US mortgages are predominantly fixed interest over the long term, so homebuyers, or commercial property buyers, lock in the rate over 30 years, with the current average interest rate for a 30-year fixed US mortgage around 7.00%. UK Banks offer fixed rate mortgages over shorter time periods; In the UK the average mortgage rates are:
Average two-year fixed-rate in the UK is 5.13% (75% LTV)
Average five-year fixed-rate in the UK is 4.76% (75% LTV)
Average two-year variable-rate in the UK is 4.59% (75% LTV)
Average standard variable rate (SVR) in the UK is 7.23%
The way the US Banks operate is fundamentally different from the UK, US Mortgage holders can mail the keys to the Bank and walk away, in the UK it doesn't work that way. Many current US Mortgage and Loan holders are locked in at a lower level than the base rate, but the problem is new entrants are balking at the high interest rates on a 30 year Mortgage.
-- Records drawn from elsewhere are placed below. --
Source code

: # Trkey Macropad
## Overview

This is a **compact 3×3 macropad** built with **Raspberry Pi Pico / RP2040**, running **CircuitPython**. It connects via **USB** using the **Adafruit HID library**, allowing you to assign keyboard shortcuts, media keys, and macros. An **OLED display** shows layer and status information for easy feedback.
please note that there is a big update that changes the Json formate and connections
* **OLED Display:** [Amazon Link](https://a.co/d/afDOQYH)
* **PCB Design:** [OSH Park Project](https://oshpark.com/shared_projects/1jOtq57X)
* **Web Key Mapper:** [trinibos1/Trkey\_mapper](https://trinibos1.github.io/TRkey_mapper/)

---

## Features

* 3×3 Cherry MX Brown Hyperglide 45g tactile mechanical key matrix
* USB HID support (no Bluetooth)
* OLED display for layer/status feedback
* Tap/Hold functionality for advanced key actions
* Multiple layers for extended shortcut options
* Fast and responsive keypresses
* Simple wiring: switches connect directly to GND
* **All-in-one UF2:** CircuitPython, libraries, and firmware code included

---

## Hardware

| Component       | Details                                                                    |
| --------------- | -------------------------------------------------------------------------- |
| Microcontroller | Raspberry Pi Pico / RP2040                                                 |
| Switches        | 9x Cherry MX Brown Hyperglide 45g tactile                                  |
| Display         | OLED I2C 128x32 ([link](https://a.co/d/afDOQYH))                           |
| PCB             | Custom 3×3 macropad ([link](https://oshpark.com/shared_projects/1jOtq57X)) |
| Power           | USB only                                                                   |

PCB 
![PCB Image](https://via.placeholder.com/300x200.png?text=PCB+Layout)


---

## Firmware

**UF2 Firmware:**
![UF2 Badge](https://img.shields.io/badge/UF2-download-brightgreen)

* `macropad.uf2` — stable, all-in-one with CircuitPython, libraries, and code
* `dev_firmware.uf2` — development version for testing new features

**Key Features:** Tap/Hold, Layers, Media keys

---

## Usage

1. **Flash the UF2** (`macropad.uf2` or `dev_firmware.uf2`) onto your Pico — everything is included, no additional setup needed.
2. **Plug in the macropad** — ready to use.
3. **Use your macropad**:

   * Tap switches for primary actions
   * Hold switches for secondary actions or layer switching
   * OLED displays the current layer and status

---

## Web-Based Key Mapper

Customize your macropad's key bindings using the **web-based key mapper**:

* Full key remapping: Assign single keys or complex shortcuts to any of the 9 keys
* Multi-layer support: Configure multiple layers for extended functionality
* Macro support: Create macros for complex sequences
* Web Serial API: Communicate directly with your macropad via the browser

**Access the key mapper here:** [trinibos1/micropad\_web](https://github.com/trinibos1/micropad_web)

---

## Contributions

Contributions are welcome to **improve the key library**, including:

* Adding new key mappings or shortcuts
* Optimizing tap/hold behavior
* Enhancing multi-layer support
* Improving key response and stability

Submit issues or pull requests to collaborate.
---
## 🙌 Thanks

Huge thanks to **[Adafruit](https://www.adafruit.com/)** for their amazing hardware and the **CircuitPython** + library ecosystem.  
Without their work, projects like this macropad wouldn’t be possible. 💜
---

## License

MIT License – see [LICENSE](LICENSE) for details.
Who wants to be locked in for 30 years at a 7% interest rate? Especially since interest rates have been historically low for a very long time, and because of that the US housing market is showing signs of slowing down dramatically. Some US cash rich investors will go into property, even if interest rates are high, since they perceive that the value of their cash will degrade due to high inflation; Younger entrants, looking to buy their first home, probably wont.
Credit Suisse will likely be taken over, their brand is destroyed and they are begging to be taken over. SVB was a victim of their investment strategy, investing in long term US Bonds set against short term deposits and falling victim to the herd mentality of their target depositor base.
What I'm saying is don't confuse US and UK Banks, they operate differently.